Servir ao público vai muito além desses – importantes, frise-se – temas. Entender de contratações públicas e de direitos e deveres de agentes públicos é essencial, mas contratos não estão acima de pessoas, e as pessoas precisam ter um ambiente seguro para aprender, exercer o seu trabalho e, ao longo desse exercício, algumas vezes, mesmo tendo aplicado seus melhores conhecimentos e esforços em busca de um resultado positivo para a Administração Pública, errar. Precisam ter formação numa série de tópicos, inclusive sobre a efetividade e a busca de resultados que impactem positivamente a vida dos cidadãos, sobre qualidade do atendimento, métodos de gestão, formas de fazer mais e melhor, conduta ética, integridade. E, por que não, sobre como procederem quando perceberem que erraram.
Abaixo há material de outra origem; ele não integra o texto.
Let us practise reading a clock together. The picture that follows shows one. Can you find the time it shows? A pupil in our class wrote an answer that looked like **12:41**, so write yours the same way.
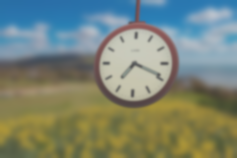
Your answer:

Felizmente, o cenário vem mudando. A Controladoria-Geral da União, numa louvável medida, instituiu formas alternativas de responsabilização de servidores públicos por meio da Instrução Normativa 2/2017 e normativos que a sucederam, trazendo a possibilidade de celebração de Termos de Ajustamento de Conduta. O Tribunal de Contas da União, por sua vez, criou uma secretaria específica para tratar de procedimentos alternativos de solução de controvérsias em temas sob análise da Corte envolvendo a Administração Pública e particulares, a SecexConsenso.
Tivemos importantes alterações na Lei de Introdução às Normas do Direito Brasileiro (LINDB) e na Lei de Improbidade Administrativa visando dar mais segurança jurídica para atuação de boa-fé dos agentes públicos. Quem sabe uma eventual alteração da Lei 8.112/1990 não positive mecanismos de gestão para a pacificação de conflitos internos e uma ótica mais humana para a gestão de pessoas no setor público? Além da própria lei, os decretos que disciplinam a atuação do Sistema de Pessoal Civil da Administração Pública Federal também precisam ser modernizados. Afinal, o mundo está cada vez mais atento à importância das pessoas, e o Direito Administrativo brasileiro não pode deixar de acompanhar essa evolução.
REFERÊNCIAS BIBLIOGRÁFICAS
1 Sobre o tema, ver, também do autor, o artigo: O direito de desistência de cargo público como fundamento para a recondução dos servidores públicos. Revista de Direito Administrativo e Infraestrutura (Thomson Reuters/Revista dos Tribunais), v. 3, p. 89-102, 2019; e o livro A Recondução do Servidor Público: Doutrina e Jurisprudência à luz da Lei 8.112/1990 e da Constituição Federal. 2. ed. Rio de Janeiro: Editora Processo, 2021.